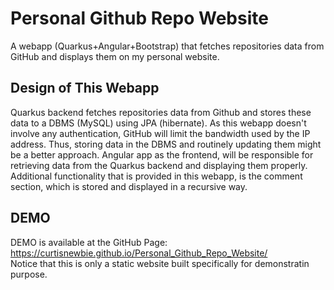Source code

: # Personal Github Repo Website

A webapp (Quarkus+Angular+Bootstrap) that fetches repositories data from GitHub and displays them on my personal website.

## Design of This Webapp

Quarkus backend fetches repositories data from Github and stores these data to a DBMS (MySQL) using JPA (hibernate). As this webapp doesn't involve any authentication, GitHub will limit the bandwidth used by the IP address. Thus, storing data in the DBMS and routinely updating them might be a better approach. Angular app as the frontend, will be responsible for retrieving data from the Quarkus backend and displaying them properly. Additional functionality that is provided in this webapp, is the comment section, which is stored and displayed in a recursive way.

## DEMO

DEMO is available at the GitHub Page: https://curtisnewbie.github.io/Personal_Github_Repo_Website/ <br>
Notice that this is only a static website built specifically for demonstratin purpose.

__EXERCISE DIRECTIONS__
Copy every entry word for word, but omit the pictures.

__SOLUTION__
Source code

: # Personal Github Repo Website

A webapp (Quarkus+Angular+Bootstrap) that fetches repositories data from GitHub and displays them on my personal website.

## Design of This Webapp

Quarkus backend fetches repositories data from Github and stores these data to a DBMS (MySQL) using JPA (hibernate). As this webapp doesn't involve any authentication, GitHub will limit the bandwidth used by the IP address. Thus, storing data in the DBMS and routinely updating them might be a better approach. Angular app as the frontend, will be responsible for retrieving data from the Quarkus backend and displaying them properly. Additional functionality that is provided in this webapp, is the comment section, which is stored and displayed in a recursive way.

## DEMO

DEMO is available at the GitHub Page: https://curtisnewbie.github.io/Personal_Github_Repo_Website/ <br>
Notice that this is only a static website built specifically for demonstratin purpose.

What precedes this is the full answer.